When an air bubble of radius $r$ rises from the bottom to the surface of a lake, its radius becomes $\frac{{5r}}{4}$.Taking the atmospheric pressure to be equal to $10\,m$ height of water column, the depth of the lake would approximately be ....... $m$ (ignore the surface tension and the effect of temperature)

A soap bubble in a form of circular tube having radius of curvature $R$ and radius of curvature perpendicular to it is $5R$ . Find the excess pressure in the bubble :

A cylinder with a movable piston contains air under a pressure $p_1$ and a soap bubble of radius $'r'$ . The pressure $p_2$ to which the air should be compressed by slowly pushing the piston into the cylinder for the soap bubble to reduce its size by half will be: (The surface tension is $\sigma $ , and the temperature $T$ is maintained constant)

If a section of soap bubble (of radius $R$) through its center is considered, then force on one half due to surface tension is

A liquid column of height $0.04 \mathrm{~cm}$ balances excess pressure of soap bubble of certain radius.
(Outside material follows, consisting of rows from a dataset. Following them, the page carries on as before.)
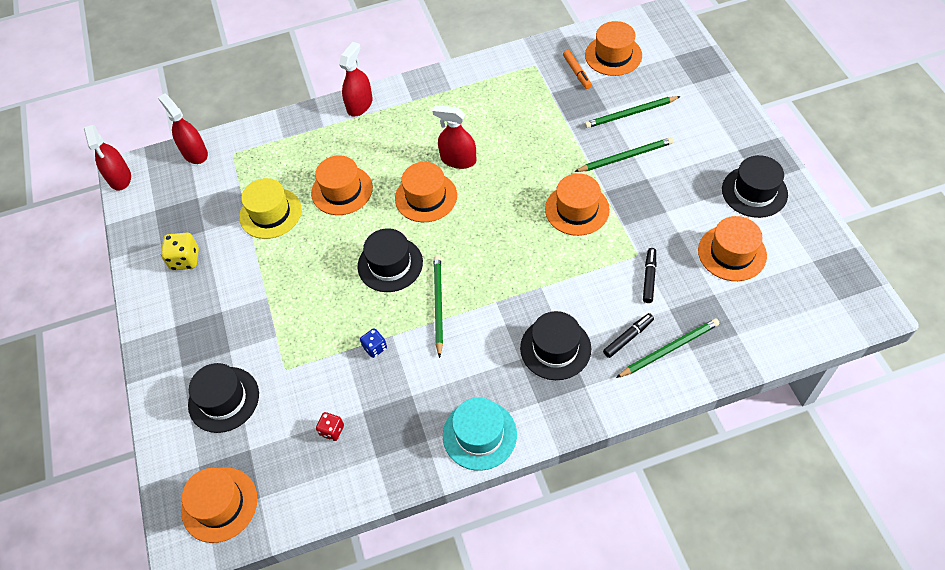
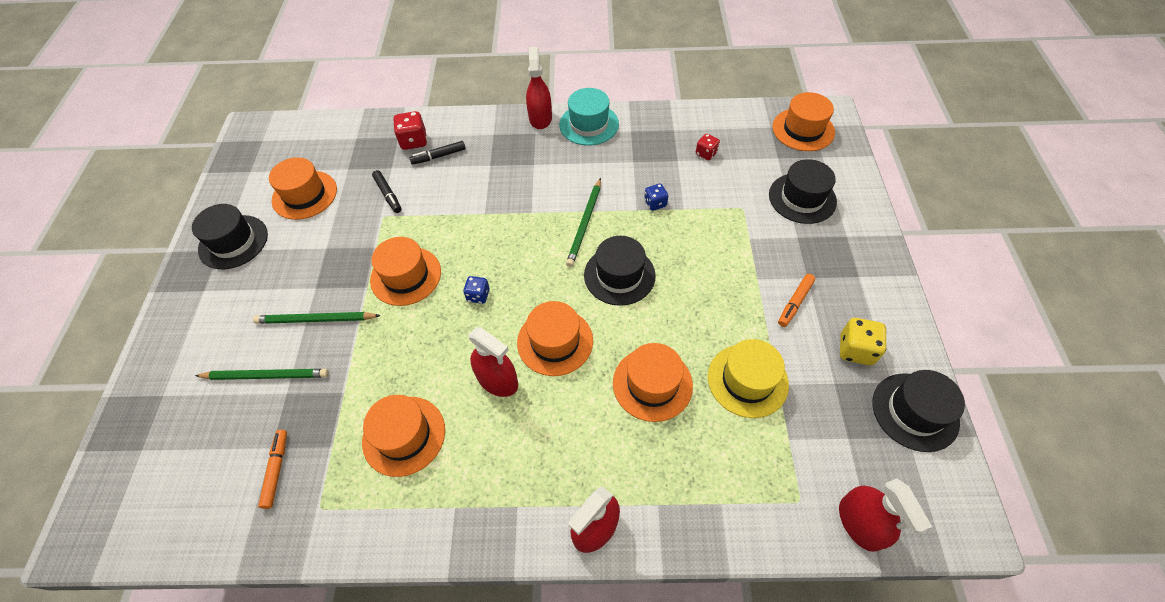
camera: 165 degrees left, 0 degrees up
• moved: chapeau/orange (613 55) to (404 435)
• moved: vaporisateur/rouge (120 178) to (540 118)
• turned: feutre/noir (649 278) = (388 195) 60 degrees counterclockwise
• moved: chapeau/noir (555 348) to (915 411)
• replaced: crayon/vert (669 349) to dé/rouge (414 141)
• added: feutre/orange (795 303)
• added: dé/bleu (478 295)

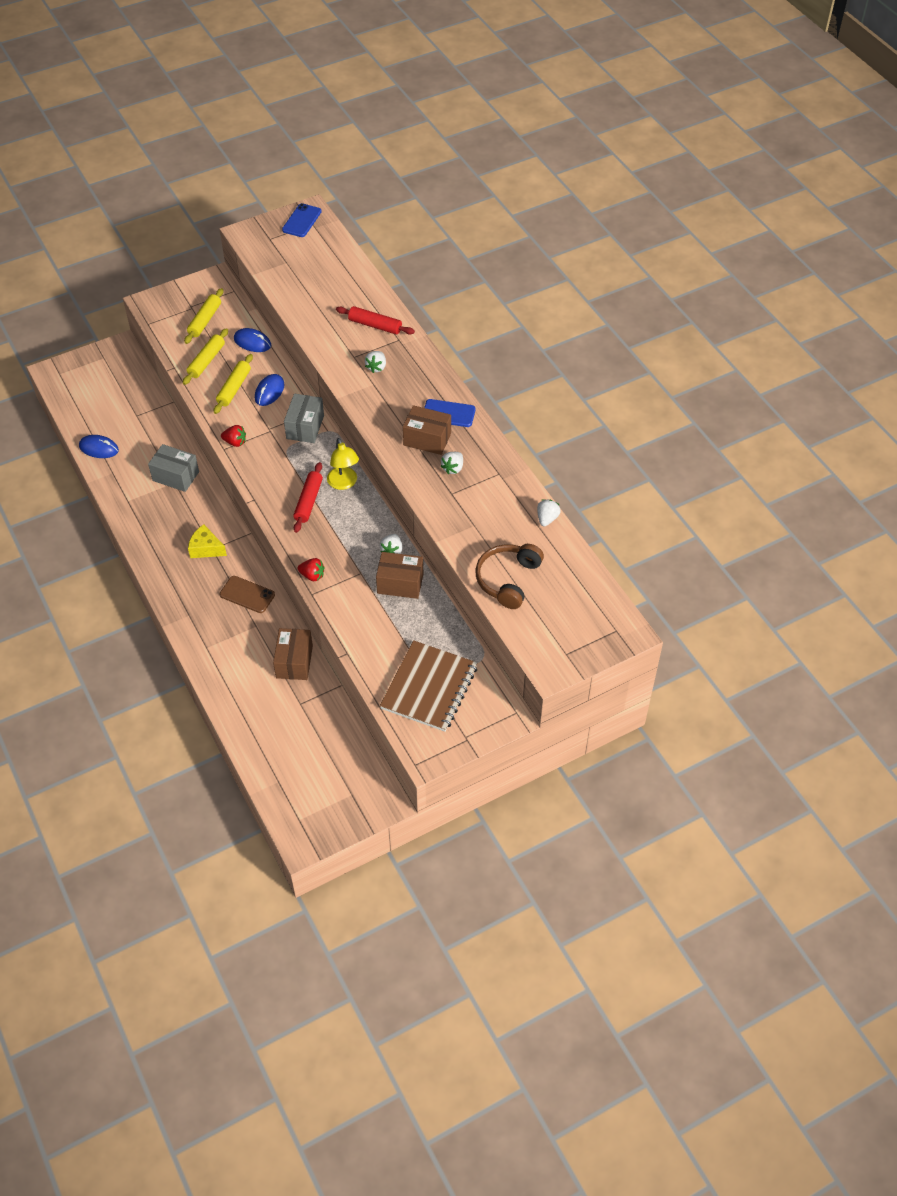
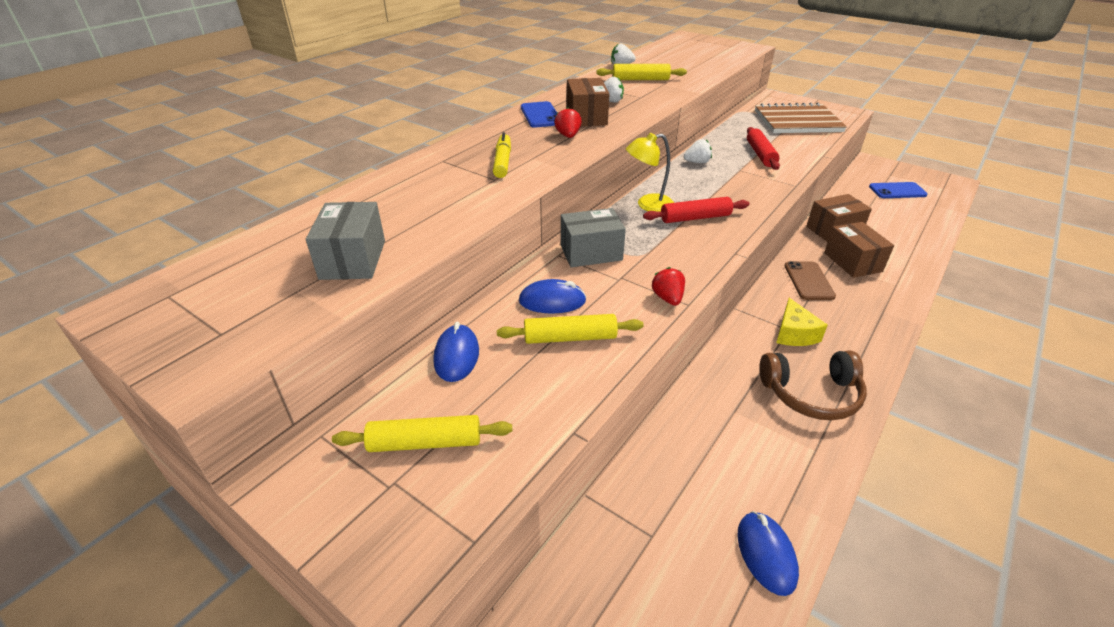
camera: 115 degrees left, 15 degrees down
• moved: téléphone/bleu (302 221) to (897 191)
• moved: rouleau à pâtisserie/rouge (375 325) to (760 154)
• moved: rouleau à pâtisserie/jaune (206 361) to (640 79)
• replaced: fraise/blanc (376 367) to feutre/jaune (502 162)
• turned: lampe/jaune (344 483) = (648 205) 150 degrees counterclockwise
• moved: boîte/gris (176 476) to (353 259)
• moved: casque audio/marron (508 580) to (811 394)
• moved: boîte/marron (400 583) to (852 262)
• moved: fraise/rouge (312 575) to (568 136)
If density of liquid is $8 \times 10^3 \mathrm{~kg} \mathrm{~m}^{-3}$ and surface tension of soap solution is $0.28 \mathrm{Nm}^{-1}$, then diameter of the soap bubble is . . . . . . .. . $\mathrm{cm}$.

$\text { (if } g=10 \mathrm{~ms}^{-2} \text { ) }$

What is the excess pressure inside a bubble of soap solution of radius $5.00 \;mm$, given that the surface tension of soap solution at the temperature ($20\,^{\circ} C$) is $2.50 \times 10^{-2}\; N m ^{-1}$ ? If an air bubble of the same dimension were formed at depth of $40.0 \;cm$ inside a container containing the soap solution (of relative density $1.20$), what would be the pressure inside the bubble? ($1$ atmospheric pressure is $1.01 \times 10^{5} \;Pa$ ).